ISTANBUL/SURUC, Turkey: War against Islamic State militants in Syria and Iraq threatened on Tuesday to unravel the delicate peace in neighboring Turkey after the Turkish air force bombed Kurdish fighters furious over Ankara’s refusal to help protect their kin in Syria.
Turkey’s banned PKK Kurdish militant group accused Ankara of violating a two-year-old cease-fire with the airstrikes, on the eve of a deadline set by the group’s jailed leader to salvage a peace process aimed at halting a three-decades-long insurgency.
“For the first time in nearly two years, an air operation was carried out against our forces by the occupying Turkish Republic army,” the PKK said. “These attacks against two guerrilla bases at Daglica violated the cease-fire,” the PKK said, referring to an area near the border with Iraq.
Meanwhile, Islamic State fighters have been fighting their way into the mainly Kurdish Syrian border town of Kobani, where the United Nations says thousands could be massacred within full view of Turkish tanks that have done nothing to intervene.
A pro-Kurdish party leader read out a statement from Jailed PKK cofounder Abdullah Ocalan in Parliament on Tuesday in which the PKK leader said Kurdish parties should work with the government to end street violence.
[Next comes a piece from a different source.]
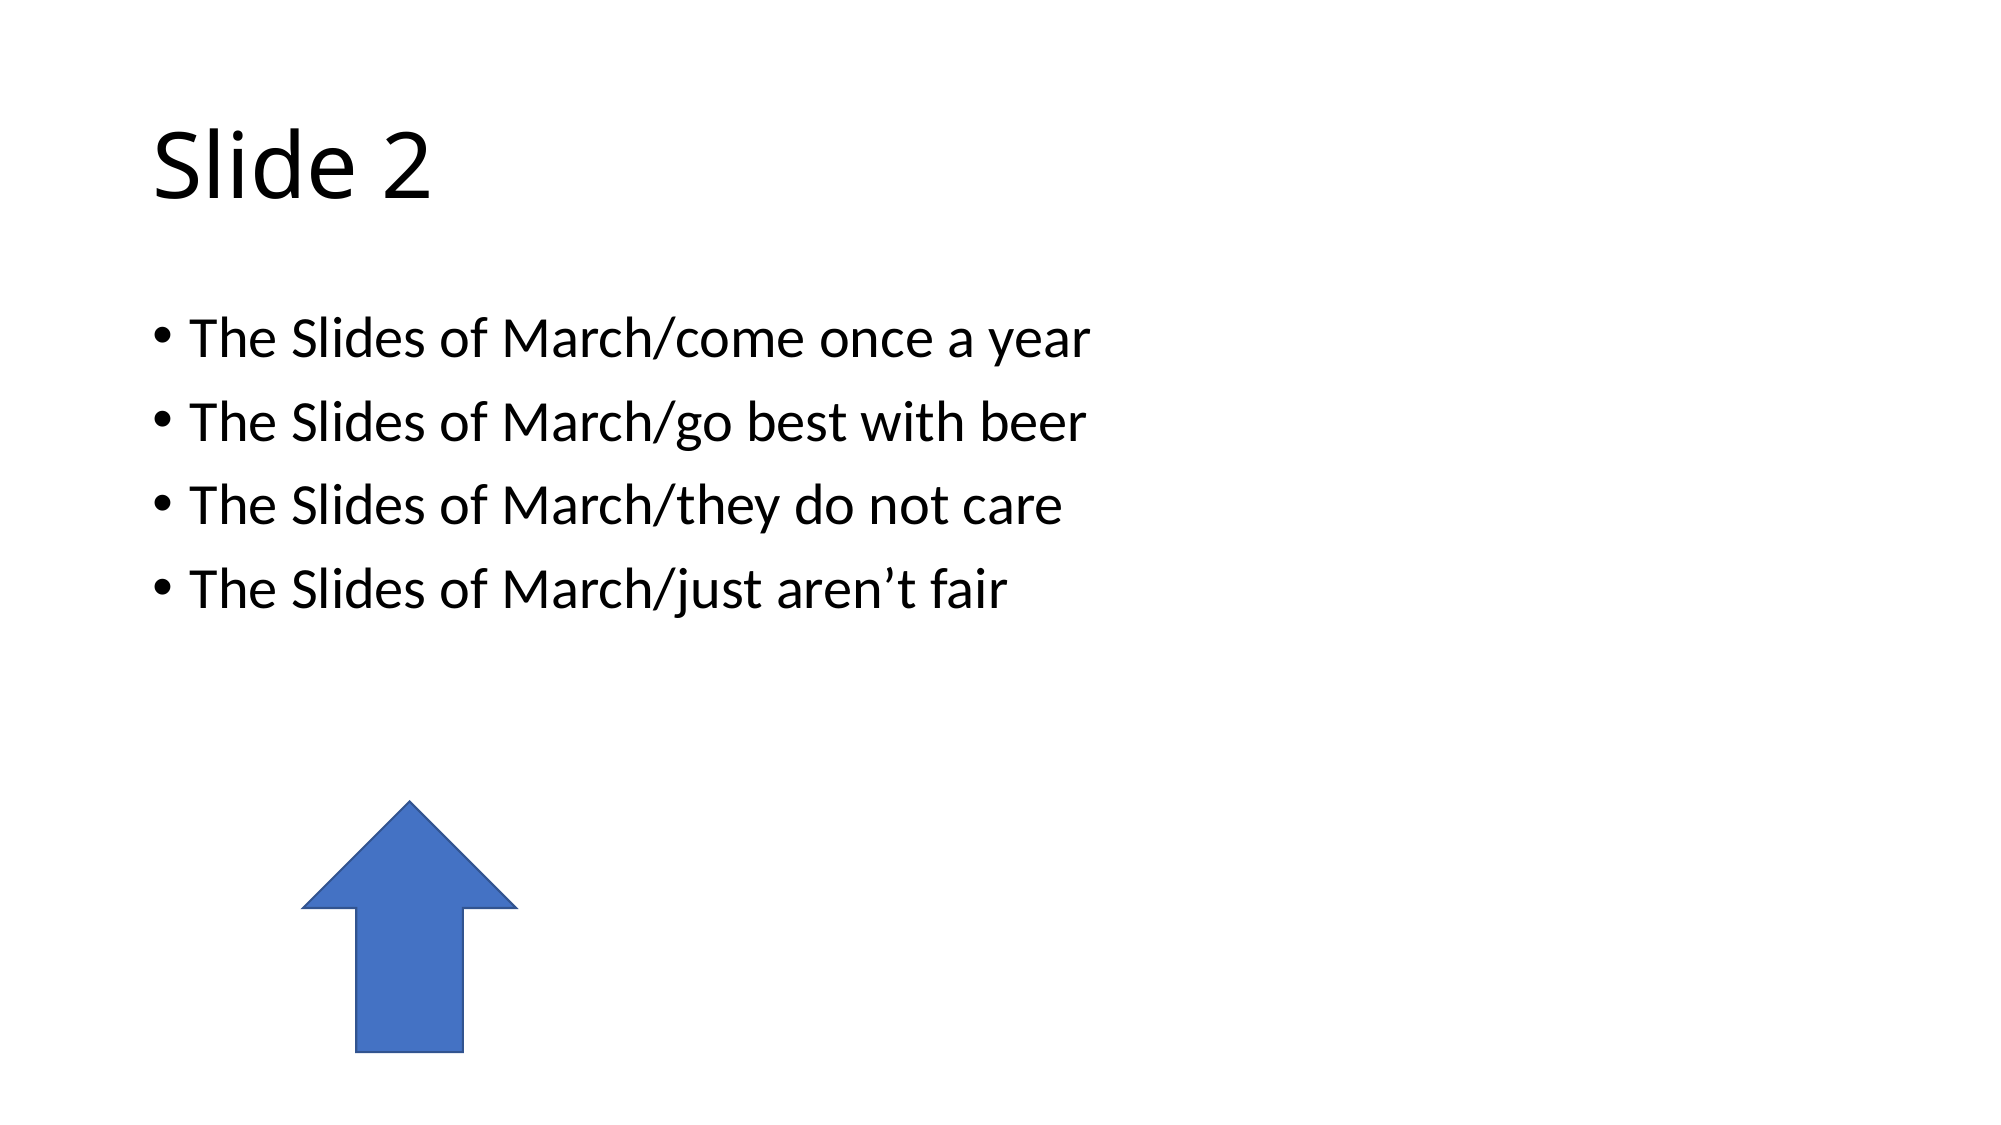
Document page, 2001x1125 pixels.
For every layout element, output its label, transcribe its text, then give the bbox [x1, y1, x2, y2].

“Otherwise we will open the way to provocations that could bring about a massacre,” Ocalan said in the statement, which the party said he wrote last week.
Prime Minister Ahmet Davutoglu said the Turkish military had retaliated against a PKK attack in the border area.
“Yesterday there was very serious harassing fire around the Daglica military outpost. Naturally it is impossible for us to tolerate this. Hence the Turkish armed forces took the necessary measures,” he told a news conference, without referring specifically to air strikes.
Hurriyet newspaper said the air strikes caused “major damage” to the PKK. “F-16 and F-4 warplanes which took off from (bases in the southeastern provinces of) Diyarbakir and Malatya rained down bombs on PKK targets after they attacked a military outpost in the Daglica region,” Hurriyet said.
The general staff said in a statement it had “opened fired immediately in retaliation in the strongest terms” after PKK attacks in the area, but did not mention air strikes.
In the Turkish town of Suruc, 10 km from the Syrian frontier, a funeral for four female YPG fighters was being held. Hundreds at the cemetery chanted “Murderer Erdogan” in Turkish and also “long live YPG” in Kurdish.